With some core changes to contacts, Google Apps has dipped a toe in to the enterprise social networking waters. As of today, Apps contacts exhibits shades of Facebook and Twitter by allowing you to find and interact with all the user profiles in your Apps suite.
According to Google, these adjustments where made at the behest of enterprise Apps users. It has also made a user profiles API available to Premier Edition customers, one that allows IT to retrieve and manipulate data about all the people using Apps in a company.
How the New Contacts Work
Previously, contacts within Google Apps functioned just like email: only people you’d previously communicated with or added intentionally appeared. But now, a search will provide profiles from your company’s entire address book, acting very similar to the way enterprise social networking platforms treat user profiles.
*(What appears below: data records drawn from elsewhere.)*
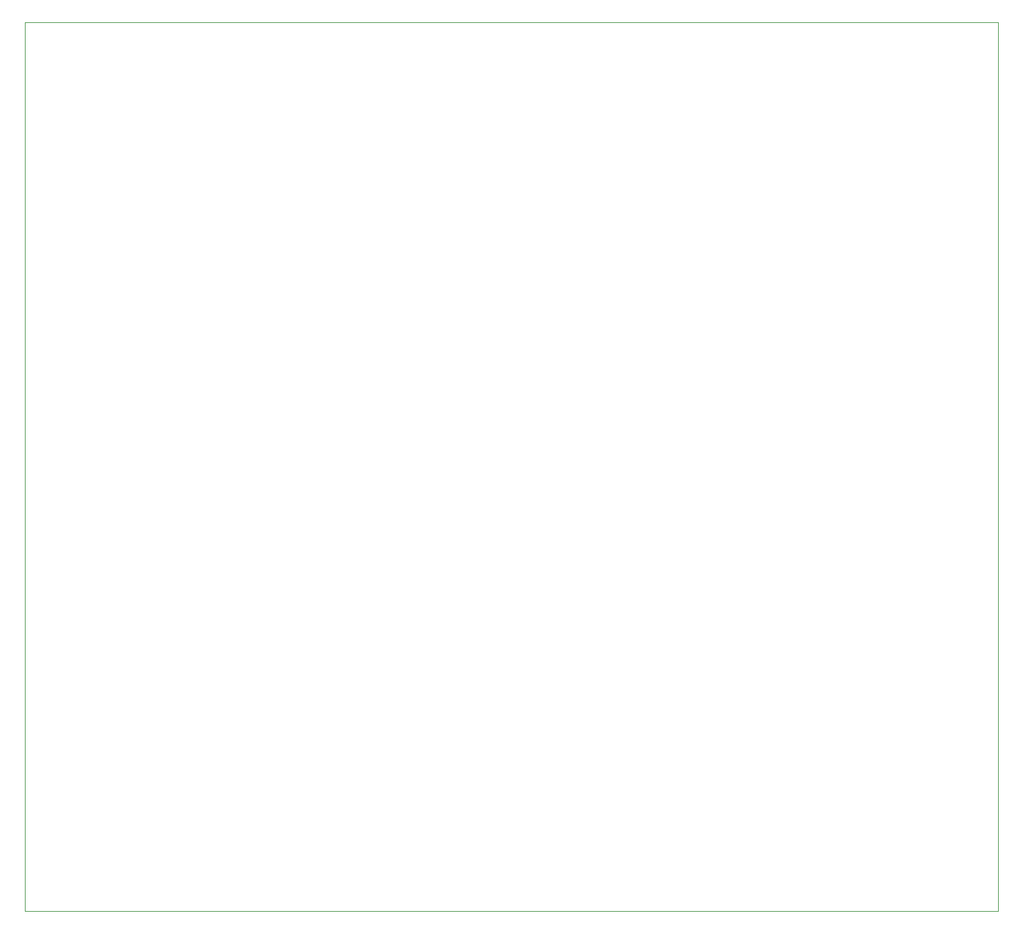
<source format=gm1>
G04 #@! TF.GenerationSoftware,KiCad,Pcbnew,7.0.2*
G04 #@! TF.CreationDate,2023-07-17T11:38:03+02:00*
G04 #@! TF.ProjectId,Module_2,4d6f6475-6c65-45f3-922e-6b696361645f,rev?*
G04 #@! TF.SameCoordinates,Original*
G04 #@! TF.FileFunction,Profile,NP*
%FSLAX46Y46*%
G04 Gerber Fmt 4.6, Leading zero omitted, Abs format (unit mm)*
G04 Created by KiCad (PCBNEW 7.0.2) date 2023-07-17 11:38:03*
%MOMM*%
%LPD*%
G01*
G04 APERTURE LIST*
G04 #@! TA.AperFunction,Profile*
%ADD10C,0.100000*%
G04 #@! TD*
G04 APERTURE END LIST*
D10*
X40614600Y-30280000D02*
X166370000Y-30280000D01*
X166370000Y-145088000D01*
X40614600Y-145088000D01*
X40614600Y-30280000D01*
M02*

</source>
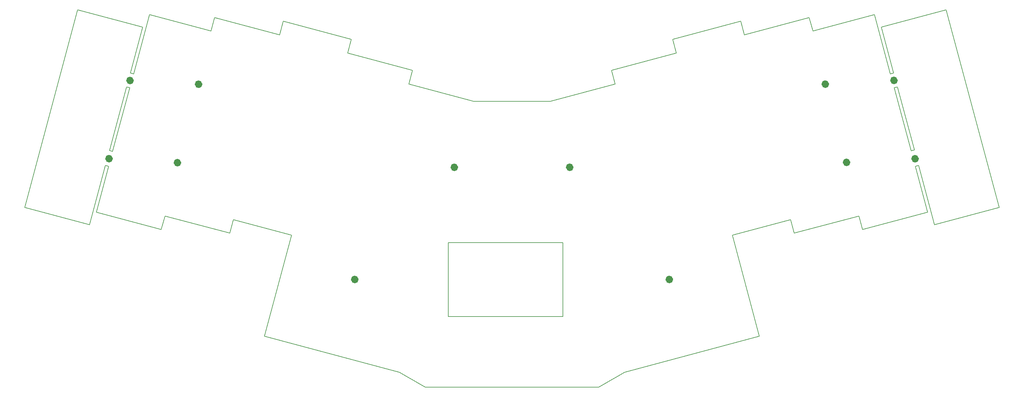
<source format=gm1>
G04 #@! TF.GenerationSoftware,KiCad,Pcbnew,(6.0.8-1)-1*
G04 #@! TF.CreationDate,2022-11-12T18:34:57-05:00*
G04 #@! TF.ProjectId,ergo3by6plus3nonSplit,6572676f-3362-4793-9670-6c7573336e6f,rev?*
G04 #@! TF.SameCoordinates,Original*
G04 #@! TF.FileFunction,Profile,NP*
%FSLAX46Y46*%
G04 Gerber Fmt 4.6, Leading zero omitted, Abs format (unit mm)*
G04 Created by KiCad (PCBNEW (6.0.8-1)-1) date 2022-11-12 18:34:57*
%MOMM*%
%LPD*%
G01*
G04 APERTURE LIST*
G04 #@! TA.AperFunction,Profile*
%ADD10C,0.200000*%
G04 #@! TD*
G04 #@! TA.AperFunction,Profile*
%ADD11C,1.075000*%
G04 #@! TD*
G04 APERTURE END LIST*
D10*
X27966122Y-114451724D02*
X9579570Y-109525040D01*
X40470000Y-71597259D02*
X39530098Y-71347816D01*
D11*
X53427500Y-96840000D02*
G75*
G03*
X53427500Y-96840000I-537500J0D01*
G01*
X59427500Y-74560000D02*
G75*
G03*
X59427500Y-74560000I-537500J0D01*
G01*
X243247500Y-96750000D02*
G75*
G03*
X243247500Y-96750000I-537500J0D01*
G01*
X237217500Y-74530000D02*
G75*
G03*
X237217500Y-74530000I-537500J0D01*
G01*
D10*
X129760000Y-119540000D02*
X162270000Y-119540000D01*
X162270000Y-119540000D02*
X162270000Y-140550000D01*
X162270000Y-140550000D02*
X129760000Y-140550000D01*
X129760000Y-140550000D02*
X129760000Y-119540000D01*
X123220000Y-160620000D02*
X141721098Y-160620000D01*
X172390000Y-160620000D02*
X179750688Y-156407248D01*
X256081562Y-71347817D02*
X255141660Y-71597260D01*
X261969851Y-93234411D02*
X261038926Y-93483853D01*
X256236861Y-75562403D01*
X257167786Y-75312960D01*
X261969851Y-93234411D01*
X262205867Y-97874399D02*
X263136793Y-97624958D01*
X255141660Y-71597260D02*
X250641892Y-54770492D01*
X263136793Y-97624958D02*
X267645538Y-114451725D01*
X265690591Y-110883599D02*
X262205867Y-97874399D01*
X256081562Y-71347817D02*
X252593816Y-58335253D01*
X44969768Y-54770491D02*
X40470000Y-71597259D01*
X43017844Y-58335253D02*
X39530098Y-71347816D01*
X39374799Y-75562402D02*
X34524135Y-93665223D01*
X33593210Y-93415780D01*
X38443874Y-75312960D01*
X39374799Y-75562402D01*
X33405792Y-97874399D02*
X29921069Y-110883599D01*
X32474867Y-97624957D02*
X33405792Y-97874399D01*
X27966122Y-114451724D02*
X32474867Y-97624957D01*
D11*
X164707500Y-98150000D02*
G75*
G03*
X164707500Y-98150000I-537500J0D01*
G01*
D10*
X102231669Y-61827411D02*
X101196393Y-65691115D01*
X118562003Y-74485321D02*
X136962890Y-79415824D01*
X48321956Y-115814102D02*
X29921069Y-110883599D01*
X158648770Y-79415824D02*
X136962890Y-79415824D01*
X176014381Y-70621617D02*
X194415267Y-65691115D01*
X247289704Y-115814102D02*
X265690591Y-110883599D01*
X227853541Y-116880901D02*
X226818265Y-113017198D01*
X77616144Y-146159577D02*
X85310727Y-117443004D01*
D11*
X256697500Y-73470000D02*
G75*
G03*
X256697500Y-73470000I-537500J0D01*
G01*
D10*
X48321956Y-115814102D02*
X49344938Y-111996280D01*
D11*
X262687500Y-95720000D02*
G75*
G03*
X262687500Y-95720000I-537500J0D01*
G01*
D10*
X82913152Y-56651030D02*
X102231669Y-61827411D01*
X24616957Y-53404750D02*
X43017844Y-58335253D01*
D11*
X39977500Y-73500000D02*
G75*
G03*
X39977500Y-73500000I-537500J0D01*
G01*
D10*
X250641892Y-54770492D02*
X233169947Y-59447934D01*
X232134671Y-55584231D02*
X233169947Y-59447934D01*
X119597279Y-70621617D02*
X118562003Y-74485321D01*
X217995516Y-146159577D02*
X179750688Y-156407248D01*
X49344938Y-111996280D02*
X67758119Y-116880901D01*
D11*
X34027500Y-95700000D02*
G75*
G03*
X34027500Y-95700000I-537500J0D01*
G01*
D10*
X176014381Y-70621617D02*
X177049657Y-74485321D01*
X286032090Y-109525040D02*
X270994703Y-53404750D01*
X212698508Y-56651030D02*
X193379991Y-61827411D01*
X67758119Y-116880901D02*
X68793395Y-113017198D01*
X232134671Y-55584231D02*
X213733784Y-60514734D01*
X119597279Y-70621617D02*
X101196393Y-65691115D01*
D11*
X192967500Y-130020000D02*
G75*
G03*
X192967500Y-130020000I-537500J0D01*
G01*
D10*
X63476989Y-55584231D02*
X81877876Y-60514734D01*
X9579570Y-109525040D02*
X24616957Y-53404750D01*
X267645538Y-114451725D02*
X286032090Y-109525040D01*
X141721098Y-160620000D02*
X172390000Y-160620000D01*
X217995516Y-146159577D02*
X210300933Y-117443004D01*
D11*
X103727500Y-130020000D02*
G75*
G03*
X103727500Y-130020000I-537500J0D01*
G01*
D10*
X247289704Y-115814102D02*
X246266722Y-111996280D01*
X82913152Y-56651030D02*
X81877876Y-60514734D01*
D11*
X131977500Y-98160000D02*
G75*
G03*
X131977500Y-98160000I-537500J0D01*
G01*
D10*
X212698508Y-56651030D02*
X213733784Y-60514734D01*
X115860972Y-156407248D02*
X123220000Y-160620000D01*
X210300933Y-117443004D02*
X226818265Y-113017198D01*
X193379991Y-61827411D02*
X194415267Y-65691115D01*
X270994703Y-53404750D02*
X252593816Y-58335253D01*
X77616144Y-146159577D02*
X115860972Y-156407248D01*
X44969768Y-54770491D02*
X62441713Y-59447934D01*
X246266722Y-111996280D02*
X227853541Y-116880901D01*
X85310727Y-117443004D02*
X68793395Y-113017198D01*
X63476989Y-55584231D02*
X62441713Y-59447934D01*
X177049657Y-74485321D02*
X158648770Y-79415824D01*
M02*

</source>
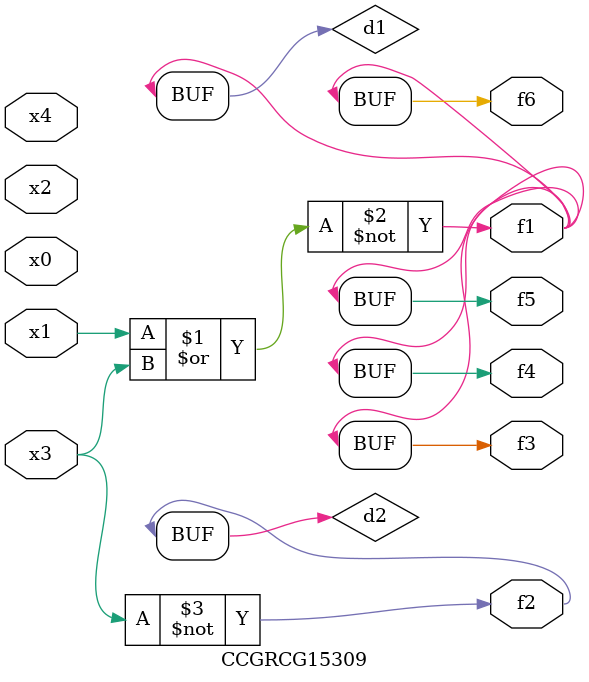
<source format=v>
module CCGRCG15309(
	input x0, x1, x2, x3, x4,
	output f1, f2, f3, f4, f5, f6
);

	wire d1, d2;

	nor (d1, x1, x3);
	not (d2, x3);
	assign f1 = d1;
	assign f2 = d2;
	assign f3 = d1;
	assign f4 = d1;
	assign f5 = d1;
	assign f6 = d1;
endmodule

</source>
For those who’ve ponied up for the Premier Edition of Google Apps, a new API will let you call up data pertaining to all the user profiles in your company Apps suite. That’s on top of the shared contacts API released in December of 2008.
More Facebook Than Gmail
By letting users search and interact with user profiles regardless of whether they are “contacts” or not, Google Apps has become slightly more like a corporate social network. While it still deigns to use terminology like “address book” instead of a friend and/or subscriber list, it’s no longer tied to behaving like email.
Not to say that this is revolutionary for Apps. On the contrary, enterprise users of the suite would naturally demand full access to profiles, since there’s no logical reason why you shouldn’t have at least theoretical access to the contact information of everyone in your company using the platform.